*Provided text*
# # # # #
2017-05-24 Thread Thomas Flemming

Almost, but when you compare to a telephone directory, then the use case of
fast scrolling down in a listbox would be going directly to page 800 and not
going to  "Smithson".

And yes, there is a unique key, but this doesn't help, because the list can 
also be sorted to various columns.



Am 24.05.2017 um 10:27 schrieb Keith Medcalf:

You need to write your application like a telephone directory.  To get to
the page with the "Smithson" entry on it, you do not read all the entries
starting from the begining until you get there -- you turn directly to the
page you want by doing a search.

Surely you have a unique key for the list?
# # # # #
*Prompt A*
Please list every proper name that appears in the mailing-list excerpt above.
*Prompt B*
In the mailing-list excerpt, which page number does Thomas Flemming use for fast scrolling in a listbox?

*Exercise data*
# # # # #
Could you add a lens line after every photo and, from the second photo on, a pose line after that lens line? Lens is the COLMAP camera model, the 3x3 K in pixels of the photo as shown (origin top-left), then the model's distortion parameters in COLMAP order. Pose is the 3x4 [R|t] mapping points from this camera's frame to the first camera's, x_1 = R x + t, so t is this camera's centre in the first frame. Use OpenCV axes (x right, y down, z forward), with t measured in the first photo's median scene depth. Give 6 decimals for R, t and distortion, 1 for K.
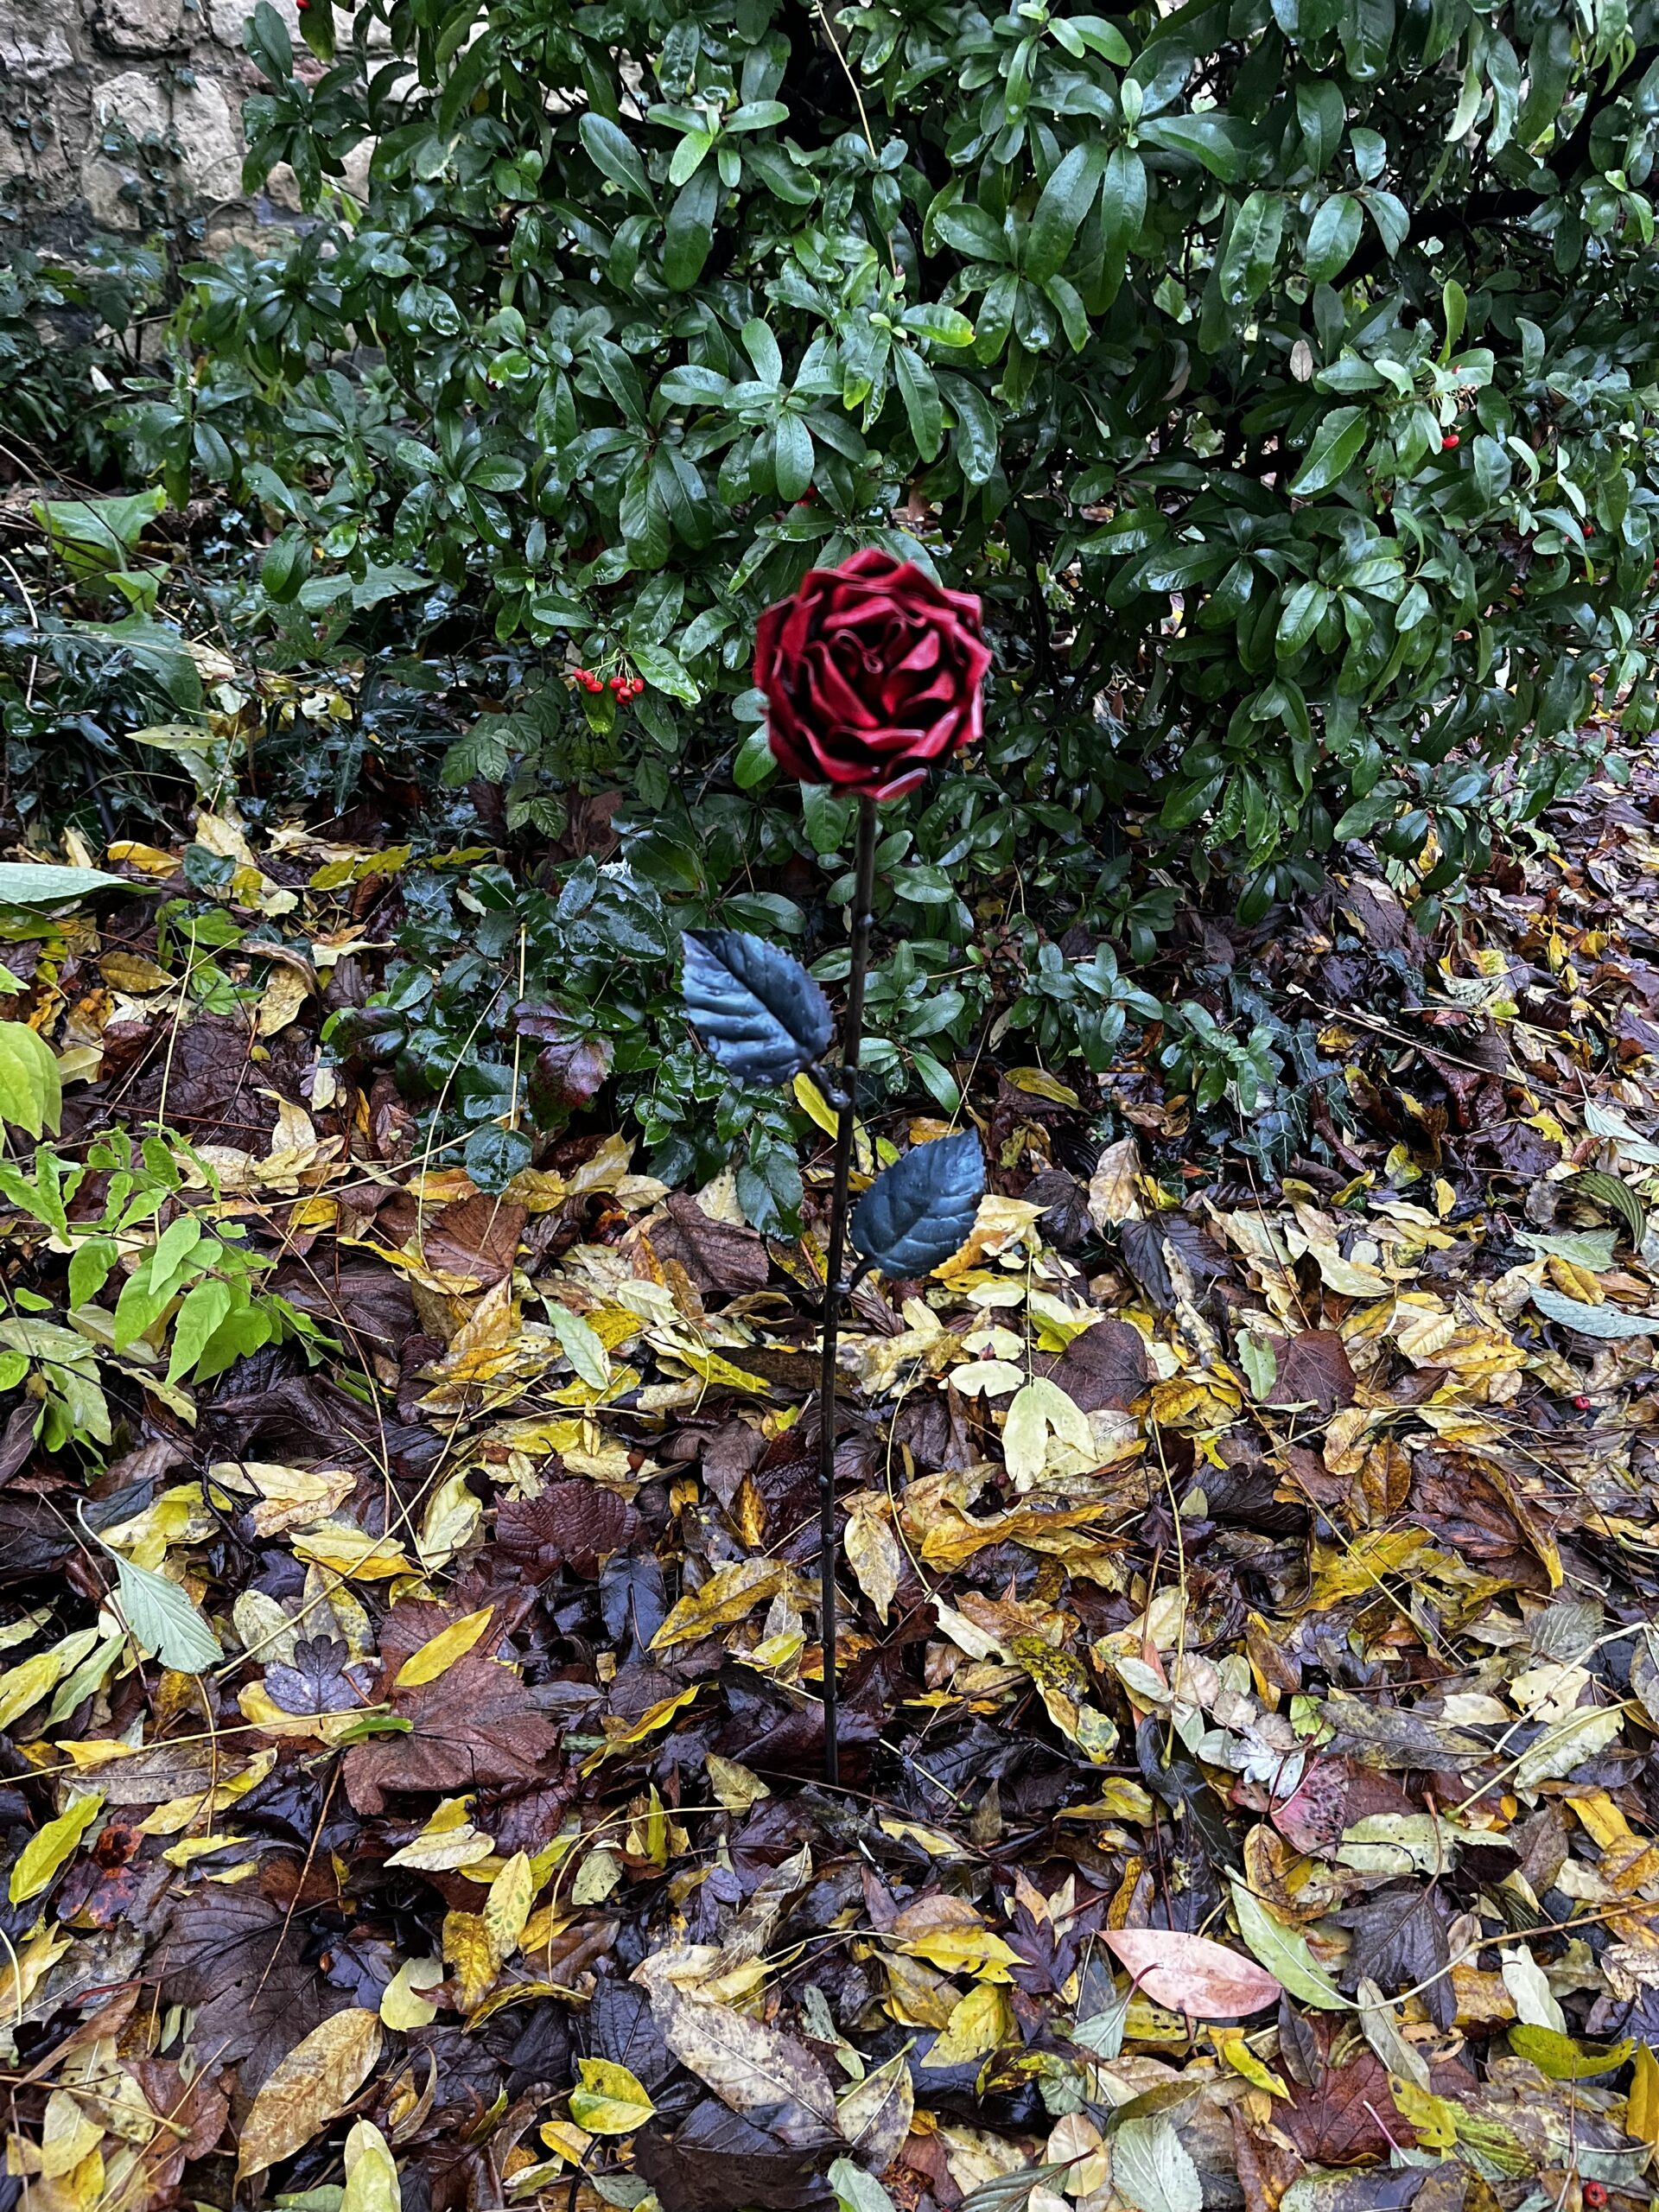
lens RADIAL K [[1748.2, 0, 829.5], [0, 1748.2, 1106.0], [0, 0, 1]] dist [0.053455, -0.002462]
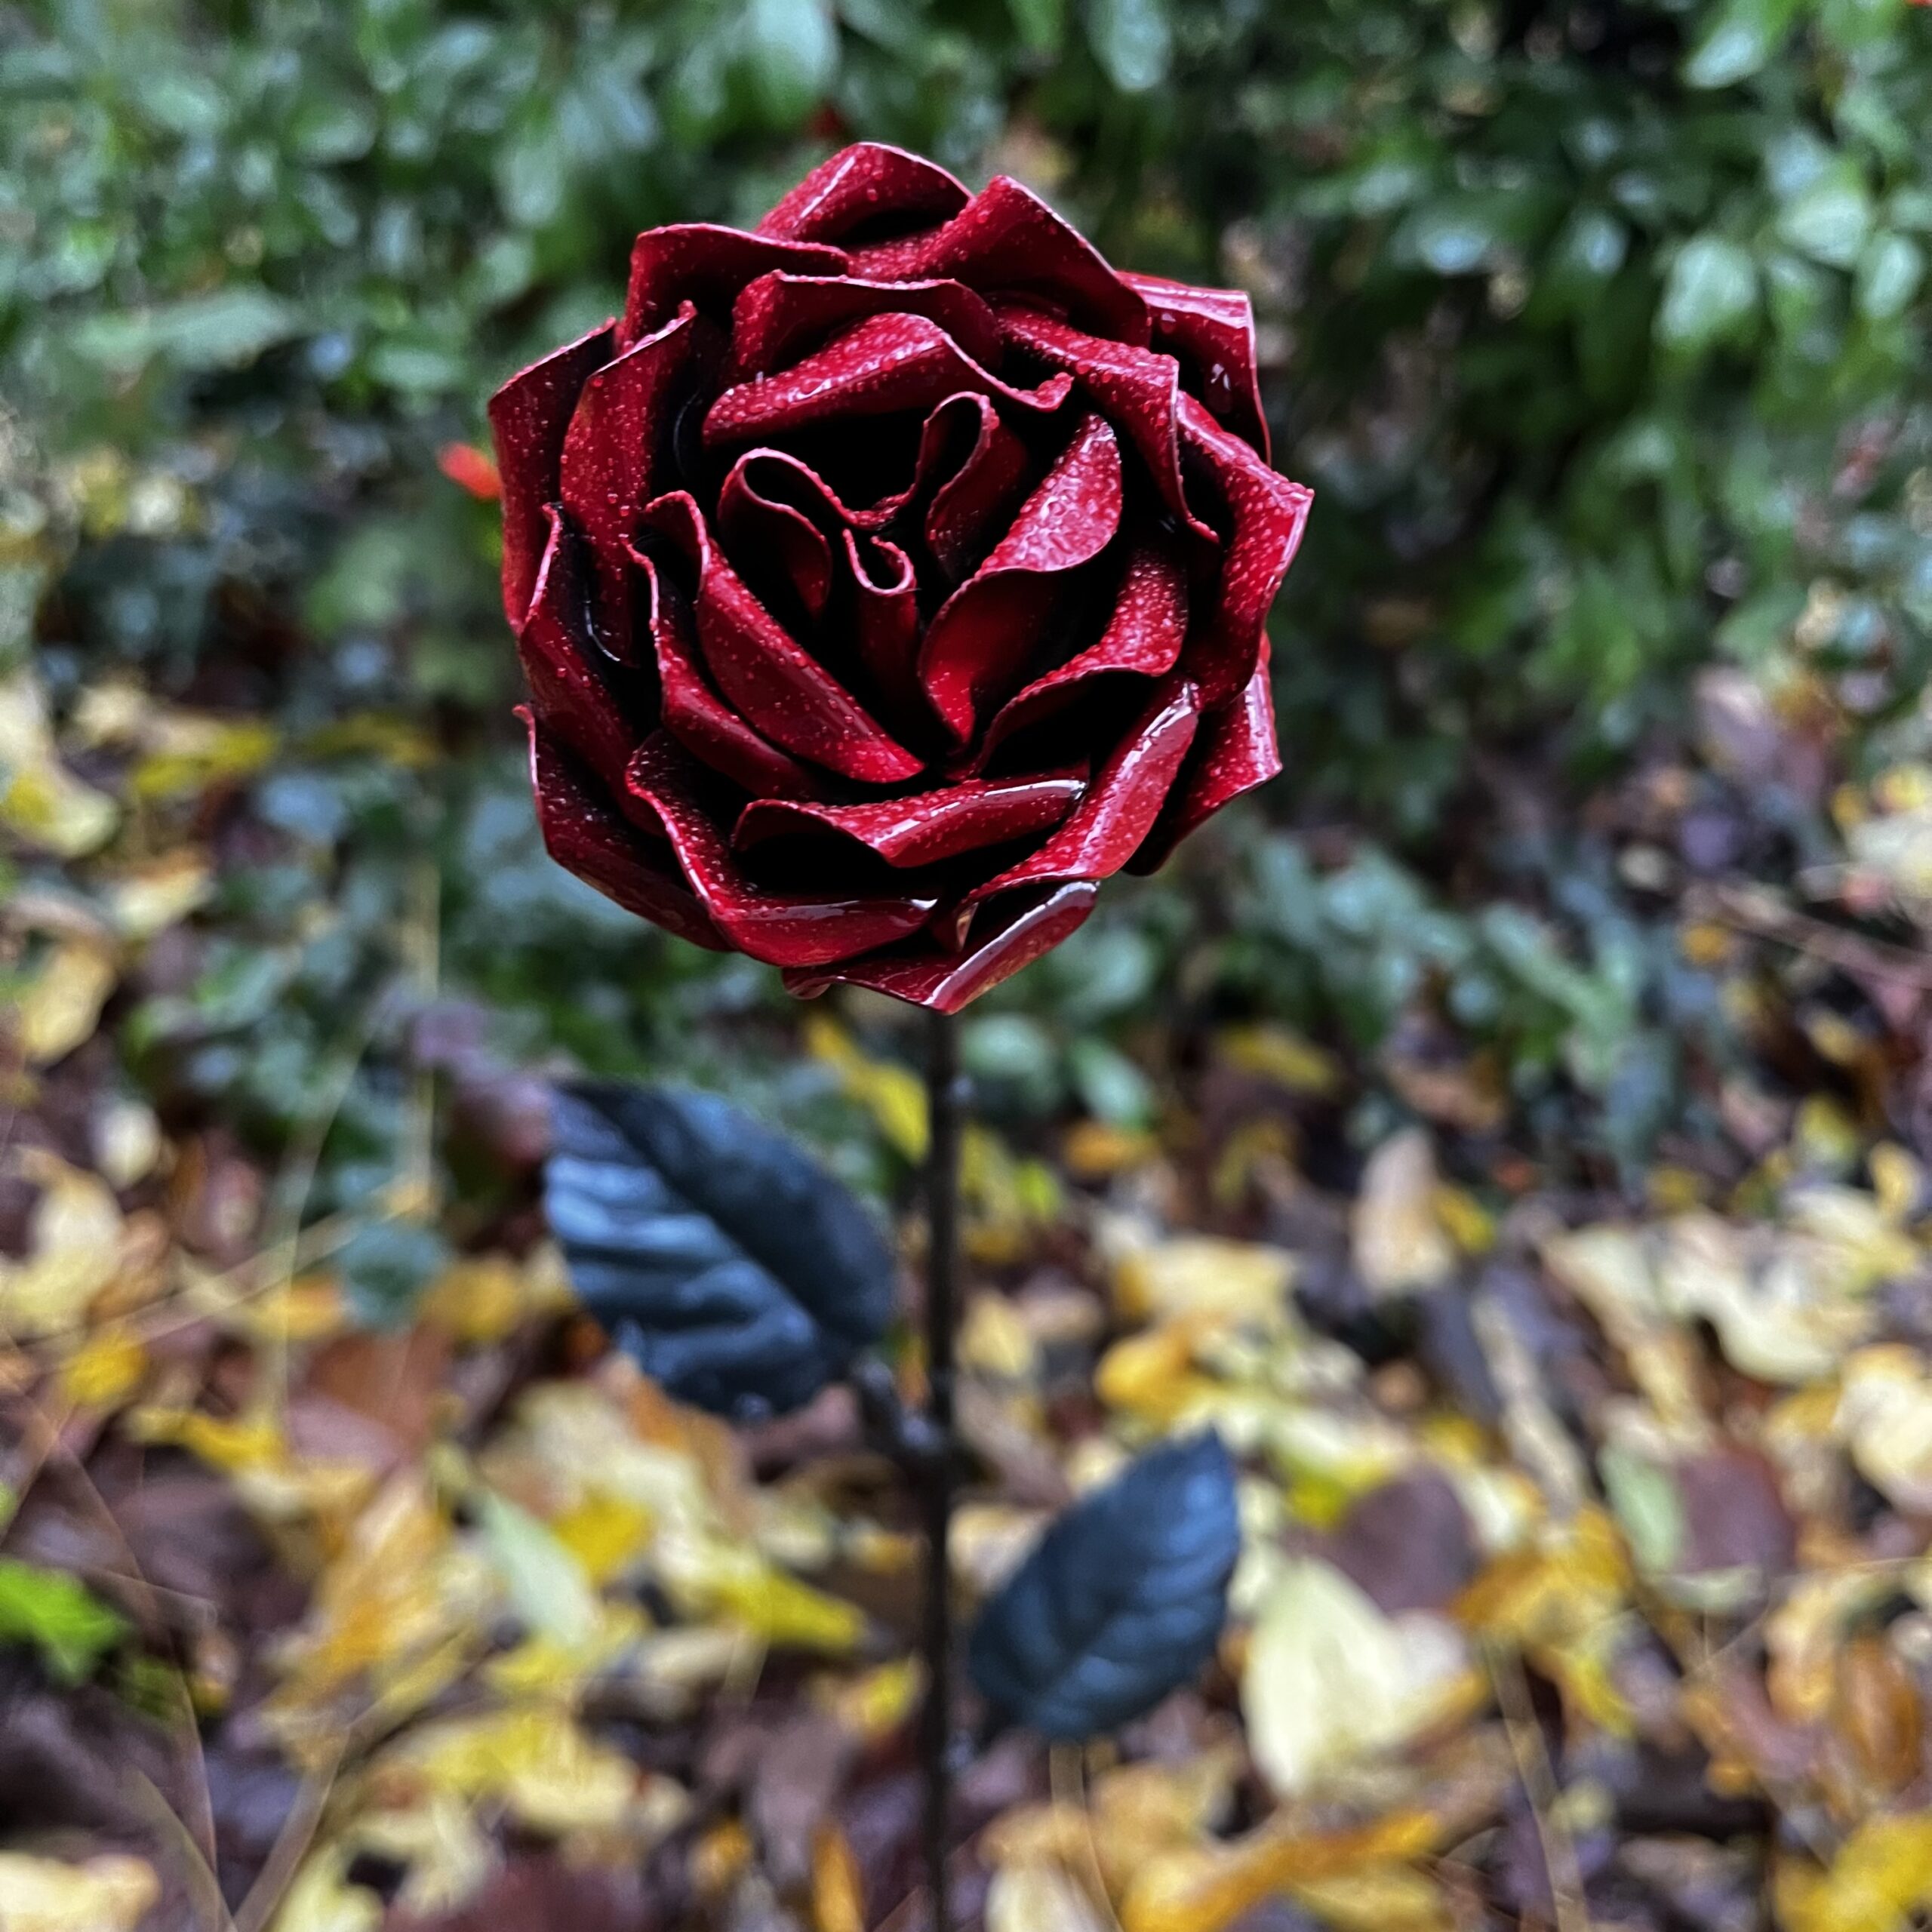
lens RADIAL K [[2085.3, 0, 966.0], [0, 2085.3, 966.0], [0, 0, 1]] dist [0.002503, 0.026932]
pose [[0.998557, -0.053697, -0.001122, 0.014272], [0.053708, 0.998190, 0.027055, -0.081654], [-0.000333, -0.027076, 0.999633, 0.279911]]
# # # # #
*Expected output A*
Thomas Flemming, Smithson, Keith Medcalf

*Expected output B*
Page 800.